Given information START
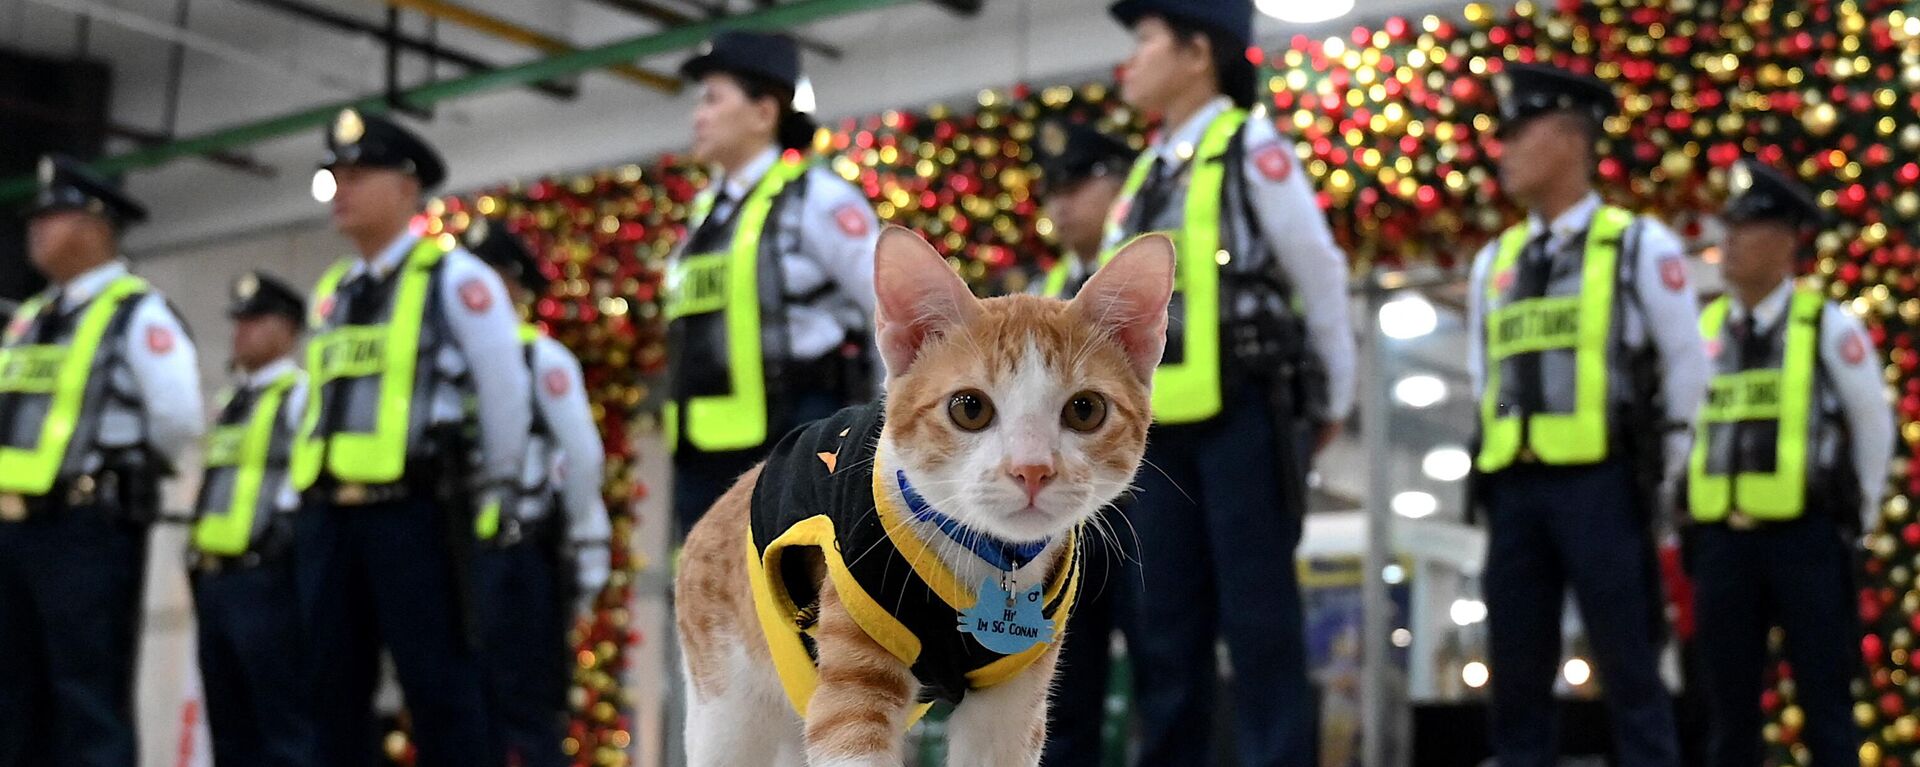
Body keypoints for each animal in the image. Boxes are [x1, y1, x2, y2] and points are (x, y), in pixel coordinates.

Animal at [675, 228, 1167, 767]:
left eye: (1085, 410)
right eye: (969, 408)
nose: (1032, 469)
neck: (993, 560)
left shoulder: (1011, 699)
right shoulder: (852, 674)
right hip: (728, 706)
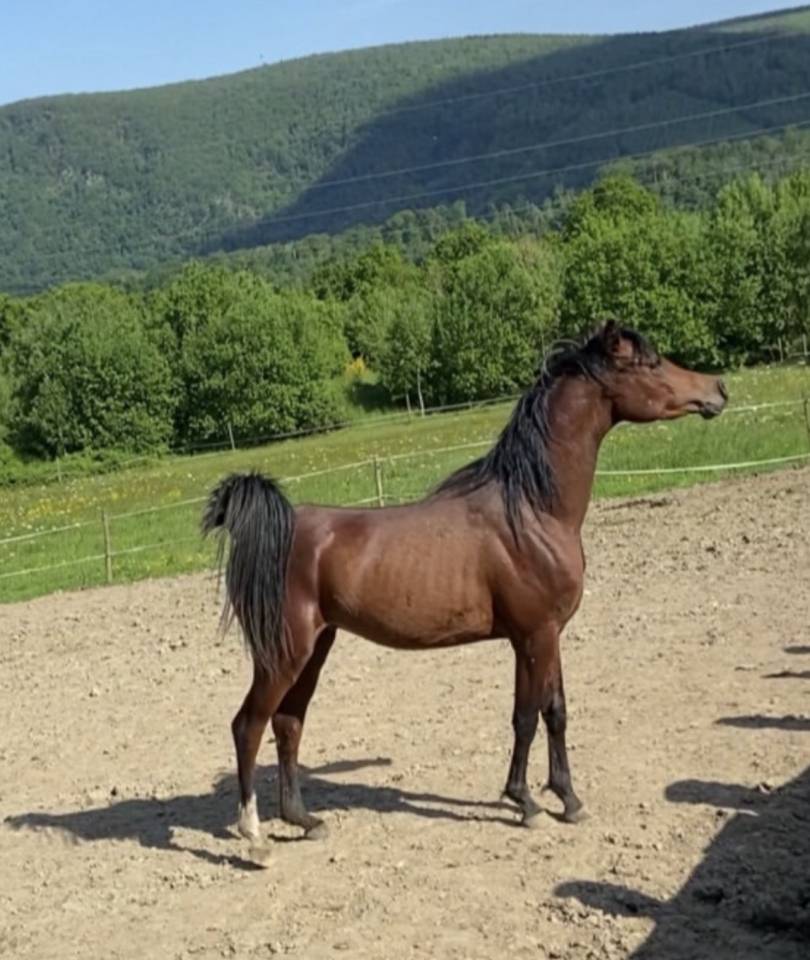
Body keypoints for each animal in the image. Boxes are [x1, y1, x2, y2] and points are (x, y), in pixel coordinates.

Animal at [202, 320, 727, 854]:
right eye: (651, 362)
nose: (718, 389)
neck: (532, 511)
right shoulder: (534, 636)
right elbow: (525, 716)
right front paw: (526, 803)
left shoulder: (547, 635)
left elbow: (555, 712)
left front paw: (569, 800)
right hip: (282, 654)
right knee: (248, 725)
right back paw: (255, 836)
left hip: (314, 648)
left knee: (288, 724)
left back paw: (304, 820)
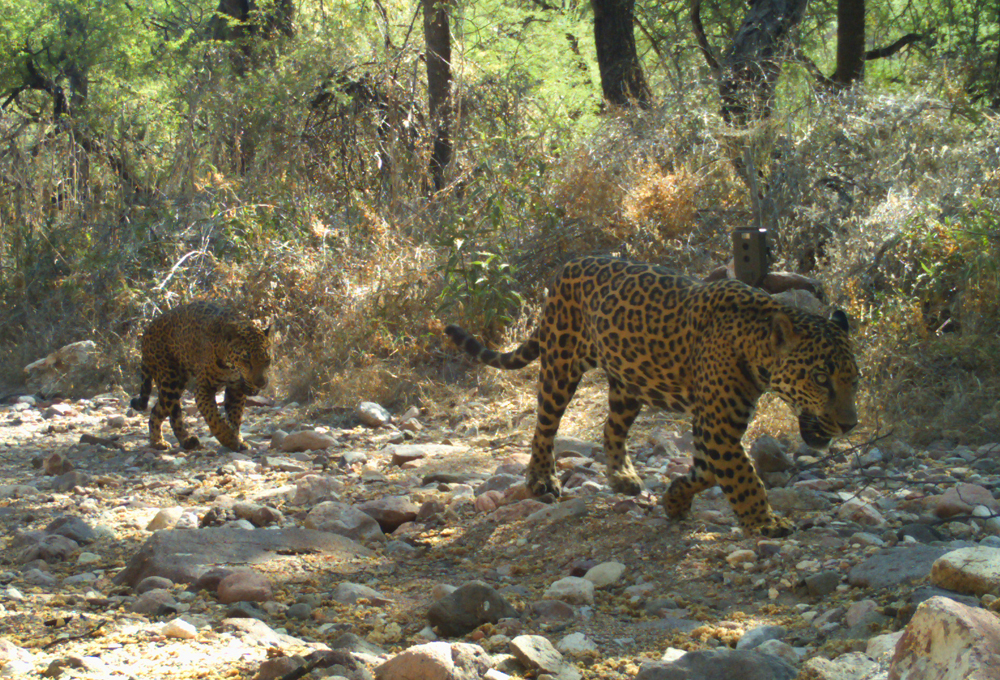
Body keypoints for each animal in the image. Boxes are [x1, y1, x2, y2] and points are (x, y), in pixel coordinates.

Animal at [130, 301, 272, 452]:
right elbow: (213, 417)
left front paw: (237, 438)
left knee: (162, 410)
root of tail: (147, 330)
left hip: (174, 384)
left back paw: (170, 441)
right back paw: (172, 441)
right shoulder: (204, 388)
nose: (260, 383)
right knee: (166, 412)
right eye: (246, 361)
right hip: (170, 381)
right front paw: (229, 439)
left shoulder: (236, 389)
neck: (230, 367)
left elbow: (235, 415)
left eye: (267, 361)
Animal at [445, 256, 859, 537]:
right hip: (561, 365)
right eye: (821, 378)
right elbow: (743, 476)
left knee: (611, 428)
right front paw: (766, 522)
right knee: (544, 425)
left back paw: (624, 477)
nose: (849, 424)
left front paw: (675, 498)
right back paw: (542, 480)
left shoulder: (714, 427)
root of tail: (566, 267)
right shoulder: (719, 428)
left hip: (629, 384)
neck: (754, 346)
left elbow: (708, 470)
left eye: (854, 381)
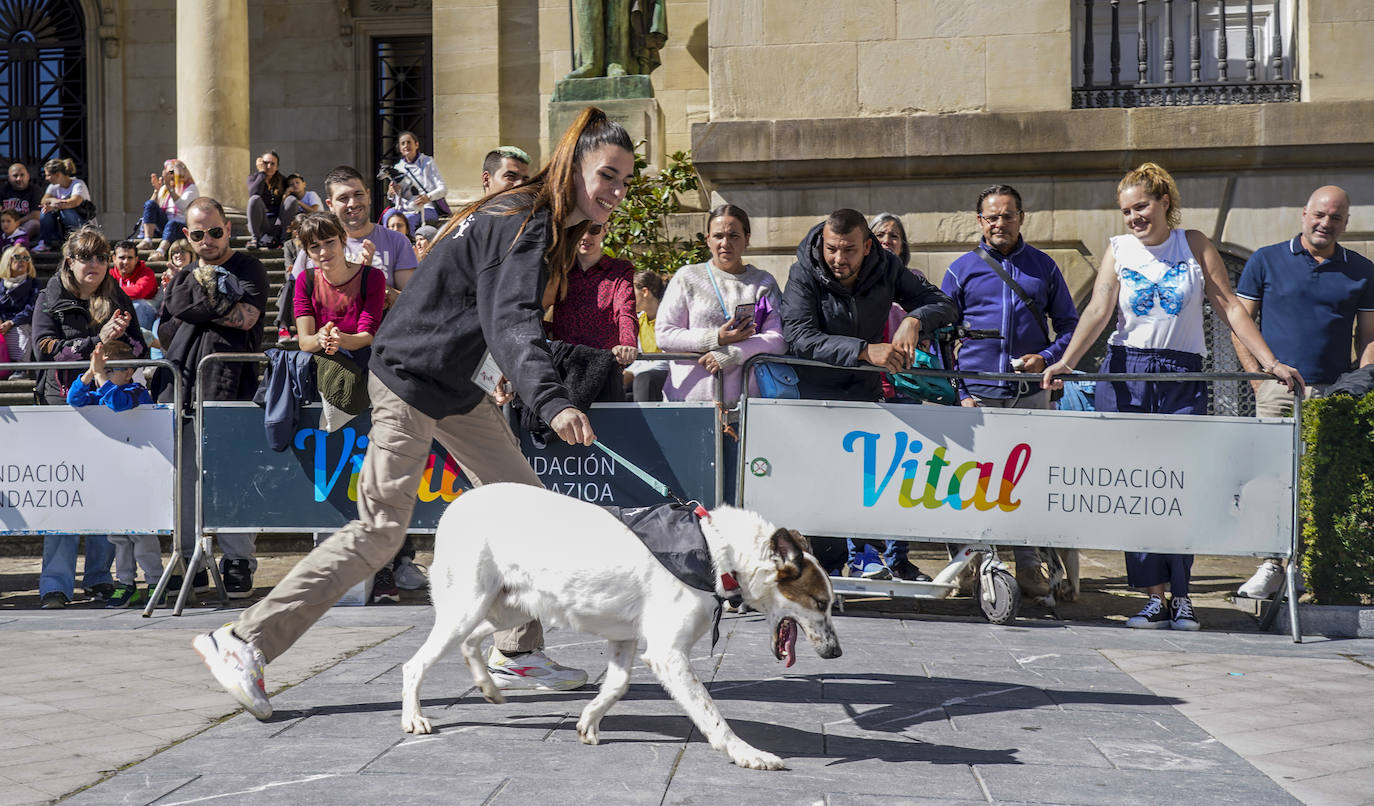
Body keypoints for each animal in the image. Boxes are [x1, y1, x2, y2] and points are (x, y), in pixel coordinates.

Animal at [398, 483, 840, 774]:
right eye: (820, 603)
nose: (836, 652)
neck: (716, 551)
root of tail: (455, 506)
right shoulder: (667, 654)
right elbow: (711, 714)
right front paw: (747, 754)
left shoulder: (626, 638)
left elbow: (617, 686)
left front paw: (589, 721)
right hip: (468, 605)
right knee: (415, 665)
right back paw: (414, 719)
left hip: (508, 607)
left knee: (472, 641)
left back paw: (488, 687)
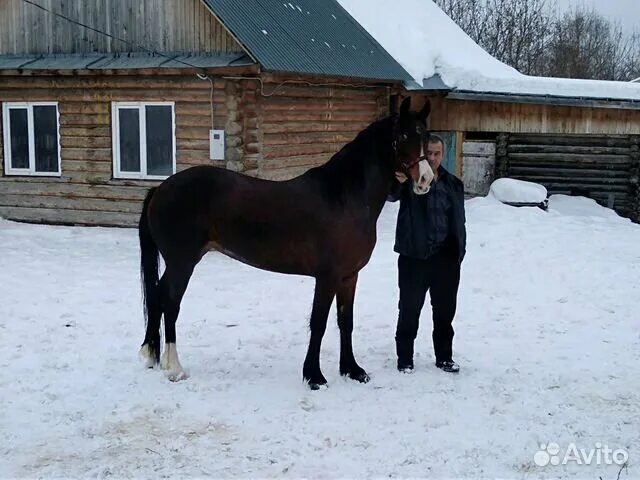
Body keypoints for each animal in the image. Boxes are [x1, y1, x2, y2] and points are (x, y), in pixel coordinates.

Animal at [138, 97, 432, 390]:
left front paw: (352, 370)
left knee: (156, 296)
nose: (425, 179)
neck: (345, 198)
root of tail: (160, 189)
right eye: (403, 135)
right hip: (182, 263)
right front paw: (315, 376)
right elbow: (319, 323)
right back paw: (175, 368)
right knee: (170, 302)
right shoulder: (327, 277)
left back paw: (152, 358)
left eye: (426, 135)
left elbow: (345, 322)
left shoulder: (349, 276)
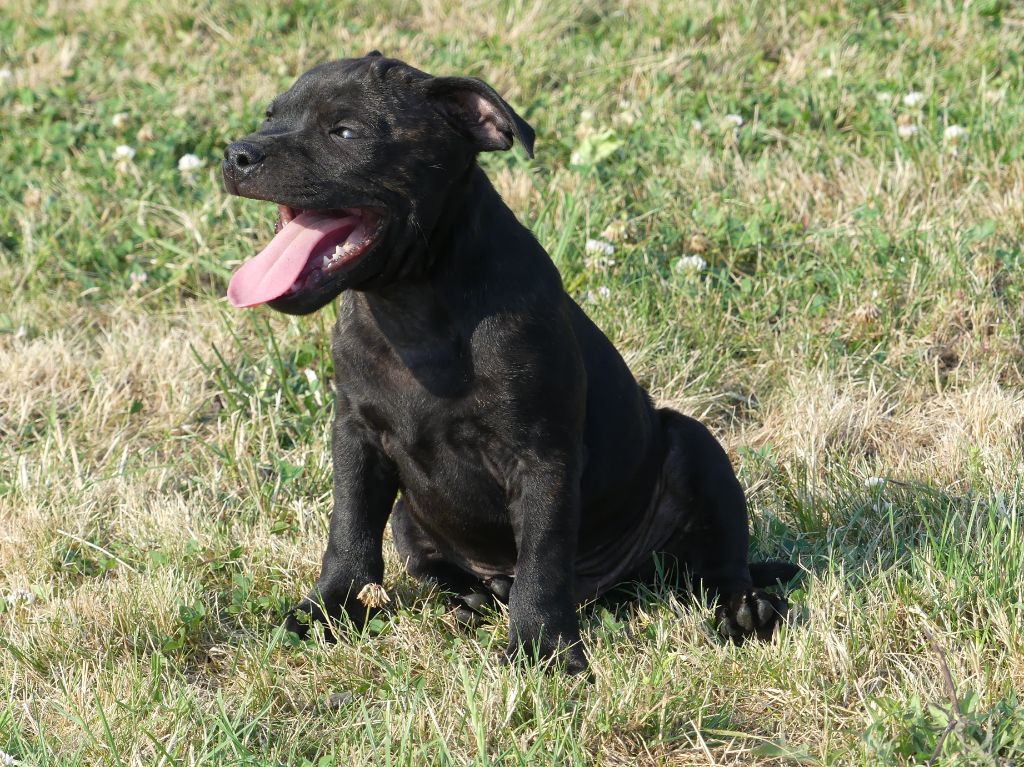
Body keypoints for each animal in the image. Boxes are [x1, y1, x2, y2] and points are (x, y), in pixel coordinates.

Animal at [222, 50, 798, 671]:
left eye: (345, 132)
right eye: (269, 117)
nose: (237, 153)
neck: (412, 308)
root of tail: (610, 589)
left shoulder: (541, 457)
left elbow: (543, 556)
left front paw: (540, 646)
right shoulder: (357, 436)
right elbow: (349, 528)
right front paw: (329, 609)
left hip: (696, 447)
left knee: (717, 562)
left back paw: (747, 609)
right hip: (412, 515)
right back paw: (468, 596)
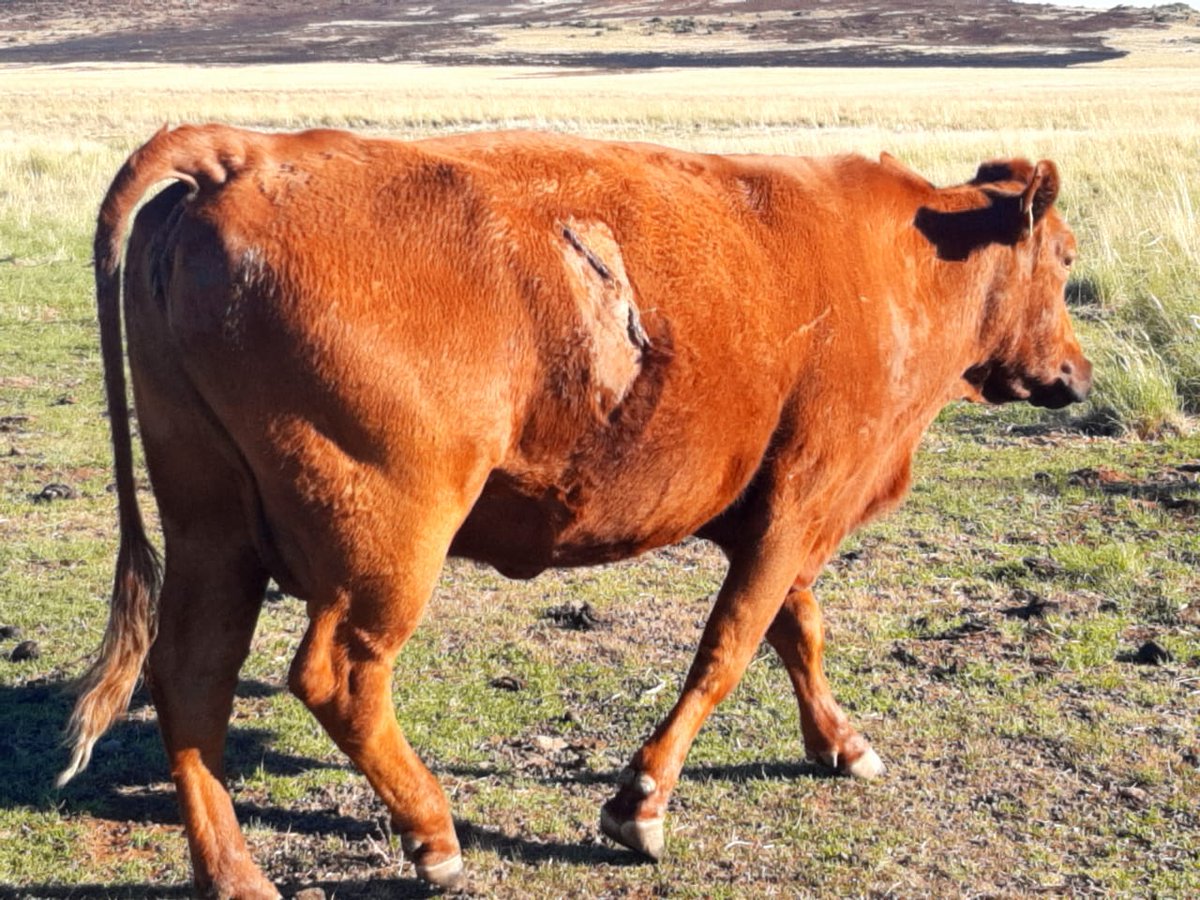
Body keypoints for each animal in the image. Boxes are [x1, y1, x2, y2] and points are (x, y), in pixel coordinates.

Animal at [60, 124, 1091, 897]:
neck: (911, 260)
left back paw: (236, 876)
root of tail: (247, 153)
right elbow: (731, 647)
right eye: (1066, 257)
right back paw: (436, 838)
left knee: (192, 677)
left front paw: (841, 744)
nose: (1077, 375)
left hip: (212, 532)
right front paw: (640, 805)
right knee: (339, 676)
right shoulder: (801, 506)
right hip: (388, 546)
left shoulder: (775, 521)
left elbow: (794, 631)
Given information END
> What you are asked to do:
Lines with "root": copy every one of them from the listing above.

> Worked solution:
root of tail: (147, 330)
root of tail: (566, 267)
root of tail: (455, 506)
root of tail: (160, 189)
root of tail: (610, 589)
root of tail: (247, 153)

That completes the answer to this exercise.